1. **a.** Generate all the prime numbers smaller than a given natural number `n`.\

**b.** Given a vector of numbers, find the longest increasing contiguous subsequence, such the sum of that any 2 consecutive elements is a prime number.

2. **a.** Generate the first `n` prime numbers (`n` is a given natural number).\

**b.** Given a vector of numbers, find the longest contiguous subsequence such that any two consecutive elements are relatively prime.

3. **a.** Print the Pascal triangle of dimension `n` of all combinations `C(m,k)` of m objects taken by `k, k = 0, 1, …, m`, for line `m, where m = 1, 2, …, n`.\

**b.** Given a vector of numbers, find the longest contiguous subsequence of prime numbers.

4. **a.** Compute the approximated value of square root of a positive real number. The precision is provided by the user.\

**b.** Given a vector of numbers, find the longest contiguous subsequence such that the difference of any two consecutive elements is a prime number.

5. **a.** Print the exponent of a prime number `p` from the decomposition in prime factors of a given number `n` (n is a non-null natural number).\

**b.** Given a vector of numbers, find the longest contiguous subsequence such that any two consecutive elements are relatively prime.

6. **a.** Read a sequence of natural numbers (sequence ended by `0`) and determine the number of `0` digits of the product of the read numbers.\

**b.** Given a vector of numbers, find the longest contiguous subsequence such that the sum of any two consecutive elements is a prime number.

7. **a.** Read sequences of positive integer numbers (reading of each sequence ends by `0`, reading of all the sequences ends by `-1`) and determine the maximum element of each sequence and the maxim element of the global sequence.\

**b.** Given a vector of numbers, find the longest contiguous subsequence such that all elements are in a given interval.

8. **a.** Determine the value `x^n`, where `x` is a real number and `n` is a natural number, by using multiplication and squared operations.\

**b.** Given a vector of numbers, find the longest contiguous subsequence such that any two consecutive elements have contrary signs.

9. **a.** Decompose a given natural number in its prime factors.\

**b.** Given a vector of numbers, find the longest contiguous subsequence such that any consecutive elements contain the same digits.

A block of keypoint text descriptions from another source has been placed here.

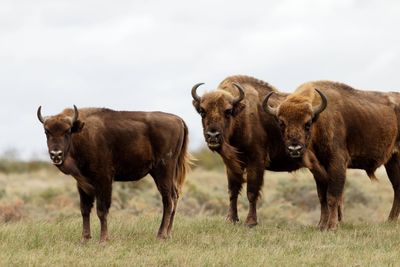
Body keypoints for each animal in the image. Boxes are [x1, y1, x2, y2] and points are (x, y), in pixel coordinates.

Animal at [36, 105, 190, 242]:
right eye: (46, 131)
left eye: (67, 131)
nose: (56, 154)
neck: (82, 134)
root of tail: (178, 120)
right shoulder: (82, 183)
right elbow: (85, 210)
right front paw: (84, 239)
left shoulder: (104, 180)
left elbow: (101, 210)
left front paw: (103, 240)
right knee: (174, 197)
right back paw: (168, 234)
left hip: (163, 171)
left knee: (167, 200)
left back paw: (160, 235)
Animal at [191, 76, 304, 227]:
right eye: (202, 111)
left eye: (228, 111)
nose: (213, 135)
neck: (241, 117)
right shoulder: (232, 165)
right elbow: (233, 191)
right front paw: (231, 219)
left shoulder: (256, 161)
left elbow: (251, 191)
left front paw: (250, 222)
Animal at [264, 80, 400, 231]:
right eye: (282, 124)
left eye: (307, 123)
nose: (294, 148)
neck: (319, 120)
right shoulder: (317, 170)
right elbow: (322, 197)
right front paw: (321, 225)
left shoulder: (337, 164)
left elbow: (332, 196)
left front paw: (332, 226)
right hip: (392, 161)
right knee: (397, 188)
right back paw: (390, 221)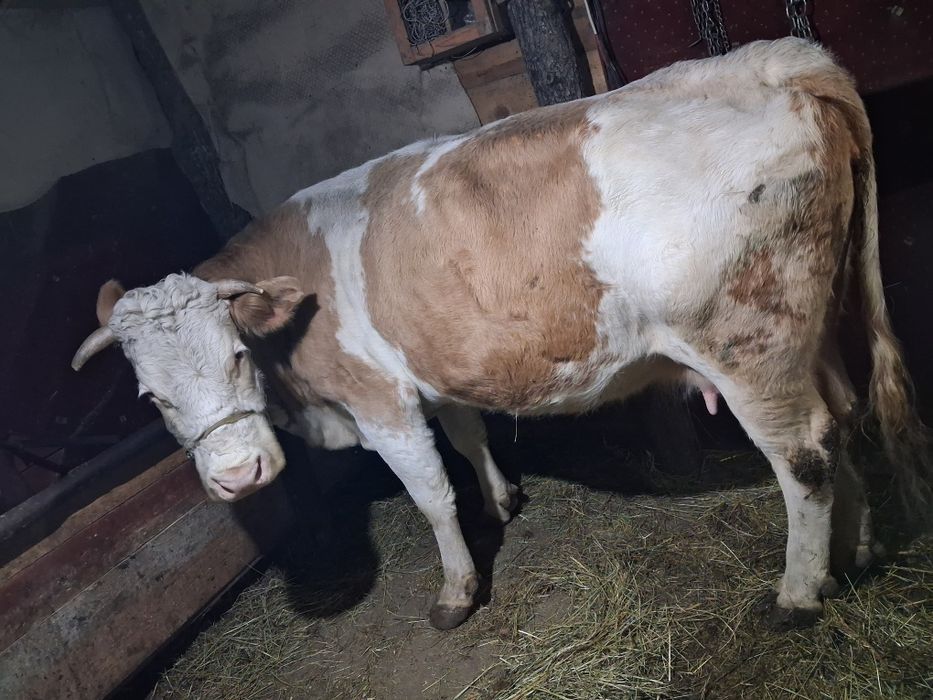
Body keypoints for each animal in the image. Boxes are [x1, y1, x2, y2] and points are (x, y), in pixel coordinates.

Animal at [72, 38, 930, 631]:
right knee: (843, 416)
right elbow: (468, 432)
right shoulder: (438, 363)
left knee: (804, 454)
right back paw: (853, 555)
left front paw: (456, 591)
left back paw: (795, 594)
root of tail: (771, 61)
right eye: (150, 396)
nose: (239, 475)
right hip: (806, 328)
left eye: (236, 355)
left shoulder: (378, 397)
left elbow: (429, 493)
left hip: (744, 341)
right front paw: (500, 499)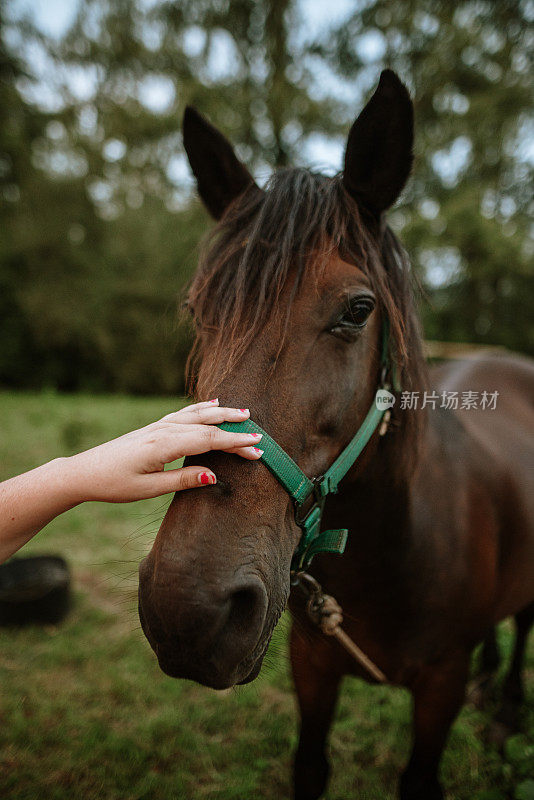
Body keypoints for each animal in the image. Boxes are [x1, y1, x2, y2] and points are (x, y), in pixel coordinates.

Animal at [139, 72, 534, 796]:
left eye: (358, 309)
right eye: (198, 309)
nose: (188, 611)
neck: (393, 553)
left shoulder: (440, 686)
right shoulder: (312, 667)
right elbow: (310, 766)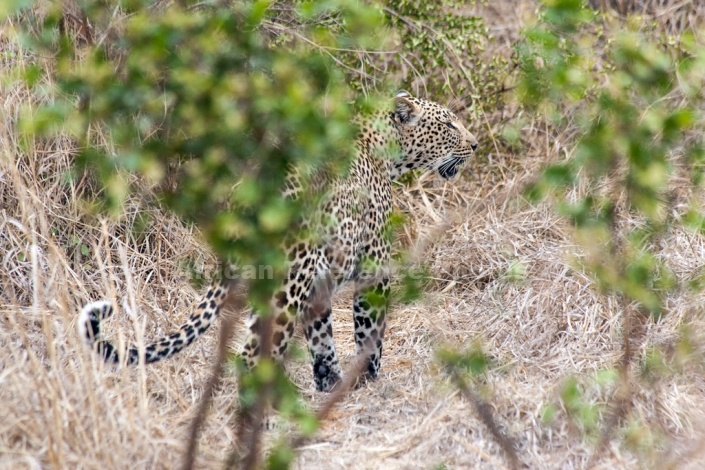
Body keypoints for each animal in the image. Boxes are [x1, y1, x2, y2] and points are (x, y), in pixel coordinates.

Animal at [80, 90, 482, 392]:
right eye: (448, 124)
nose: (476, 145)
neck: (385, 152)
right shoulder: (374, 266)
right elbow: (369, 331)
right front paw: (368, 380)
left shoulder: (320, 282)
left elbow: (322, 338)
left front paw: (330, 383)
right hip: (288, 281)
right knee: (252, 355)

10. **a.** Decompose a given even natural number, greater than 2, as a sum of two prime numbers (Goldbach’s conjecture).\

**b.** Given a vector of numbers, find the longest contiguous subsequence such that any consecutive elements have at least 2 distinct digits in common.

11. **a.** Determine the first `n` pairs of twin numbers, where n is a given natural and non-null number. Two prime numbers p and q are called twin if `q – p = 2`.\

**b.** Given a vector of numbers, find the longest decreasing contiguous subsequence.

12. **a.** Determine all the numbers smaller than a given natural and non-null number `n` and that are relatively prime to n.\

**b.** Given a vector of numbers, find the longest contiguous subsequence with the maximum sum.

13. **a.** Determine the first (and only) 8 natural numbers `(x1, x2, …, x8)` greater than 2 with the following property: all the natural numbers smaller than `xi` and that are relatively prime with `xi` (except for the number 1) are prime, `i =1,2, …, n`.\

**b.** Given a vector of numbers, find the longest contiguous subsequence such that any consecutive elements contain the same digits.